Every line of the data should be output word for word.

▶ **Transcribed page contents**
=== Begin Enclosure ===

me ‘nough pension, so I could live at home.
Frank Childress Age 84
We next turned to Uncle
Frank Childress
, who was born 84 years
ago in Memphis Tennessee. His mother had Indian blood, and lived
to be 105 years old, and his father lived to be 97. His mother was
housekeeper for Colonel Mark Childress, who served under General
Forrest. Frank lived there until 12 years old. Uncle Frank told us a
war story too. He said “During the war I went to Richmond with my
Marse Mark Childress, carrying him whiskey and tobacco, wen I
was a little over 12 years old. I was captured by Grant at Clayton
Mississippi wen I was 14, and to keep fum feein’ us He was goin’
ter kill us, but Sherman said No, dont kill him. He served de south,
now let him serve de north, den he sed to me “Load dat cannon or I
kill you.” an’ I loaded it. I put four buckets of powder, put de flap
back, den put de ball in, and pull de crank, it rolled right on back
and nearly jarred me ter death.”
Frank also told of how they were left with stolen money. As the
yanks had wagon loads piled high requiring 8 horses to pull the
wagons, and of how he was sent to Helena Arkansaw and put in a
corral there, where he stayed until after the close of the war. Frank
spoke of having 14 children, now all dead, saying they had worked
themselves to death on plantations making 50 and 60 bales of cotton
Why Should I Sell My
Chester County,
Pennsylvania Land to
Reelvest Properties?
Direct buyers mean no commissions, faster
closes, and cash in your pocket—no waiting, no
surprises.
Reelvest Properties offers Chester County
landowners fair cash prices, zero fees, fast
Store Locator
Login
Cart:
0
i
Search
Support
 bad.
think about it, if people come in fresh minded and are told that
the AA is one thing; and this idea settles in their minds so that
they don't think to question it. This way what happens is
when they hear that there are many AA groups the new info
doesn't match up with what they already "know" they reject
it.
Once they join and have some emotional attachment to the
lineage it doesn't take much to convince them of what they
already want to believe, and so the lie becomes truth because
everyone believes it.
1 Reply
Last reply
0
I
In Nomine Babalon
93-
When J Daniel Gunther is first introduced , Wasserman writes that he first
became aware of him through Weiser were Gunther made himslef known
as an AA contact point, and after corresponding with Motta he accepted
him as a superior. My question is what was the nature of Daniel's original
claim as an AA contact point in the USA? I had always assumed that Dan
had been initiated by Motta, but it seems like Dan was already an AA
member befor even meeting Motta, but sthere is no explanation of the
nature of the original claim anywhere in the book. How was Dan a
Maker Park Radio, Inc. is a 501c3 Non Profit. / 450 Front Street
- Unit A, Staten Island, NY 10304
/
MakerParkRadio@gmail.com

=== End Enclosure ===

▶ **Output for this exercise**
me ‘nough pension, so I could live at home.
Frank Childress Age 84
We next turned to Uncle
Frank Childress
, who was born 84 years
ago in Memphis Tennessee. His mother had Indian blood, and lived
to be 105 years old, and his father lived to be 97. His mother was
housekeeper for Colonel Mark Childress, who served under General
Forrest. Frank lived there until 12 years old. Uncle Frank told us a
war story too. He said “During the war I went to Richmond with my
Marse Mark Childress, carrying him whiskey and tobacco, wen I
was a little over 12 years old. I was captured by Grant at Clayton
Mississippi wen I was 14, and to keep fum feein’ us He was goin’
ter kill us, but Sherman said No, dont kill him. He served de south,
now let him serve de north, den he sed to me “Load dat cannon or I
kill you.” an’ I loaded it. I put four buckets of powder, put de flap
back, den put de ball in, and pull de crank, it rolled right on back
and nearly jarred me ter death.”
Frank also told of how they were left with stolen money. As the
yanks had wagon loads piled high requiring 8 horses to pull the
wagons, and of how he was sent to Helena Arkansaw and put in a
corral there, where he stayed until after the close of the war. Frank
spoke of having 14 children, now all dead, saying they had worked
themselves to death on plantations making 50 and 60 bales of cotton
Why Should I Sell My
Chester County,
Pennsylvania Land to
Reelvest Properties?
Direct buyers mean no commissions, faster
closes, and cash in your pocket—no waiting, no
surprises.
Reelvest Properties offers Chester County
landowners fair cash prices, zero fees, fast
Store Locator
Login
Cart:
0
i
Search
Support
 bad.
think about it, if people come in fresh minded and are told that
the AA is one thing; and this idea settles in their minds so that
they don't think to question it. This way what happens is
when they hear that there are many AA groups the new info
doesn't match up with what they already "know" they reject
it.
Once they join and have some emotional attachment to the
lineage it doesn't take much to convince them of what they
already want to believe, and so the lie becomes truth because
everyone believes it.
1 Reply
Last reply
0
I
In Nomine Babalon
93-
When J Daniel Gunther is first introduced , Wasserman writes that he first
became aware of him through Weiser were Gunther made himslef known
as an AA contact point, and after corresponding with Motta he accepted
him as a superior. My question is what was the nature of Daniel's original
claim as an AA contact point in the USA? I had always assumed that Dan
had been initiated by Motta, but it seems like Dan was already an AA
member befor even meeting Motta, but sthere is no explanation of the
nature of the original claim anywhere in the book. How was Dan a
Maker Park Radio, Inc. is a 501c3 Non Profit. / 450 Front Street
- Unit A, Staten Island, NY 10304
/
MakerParkRadio@gmail.com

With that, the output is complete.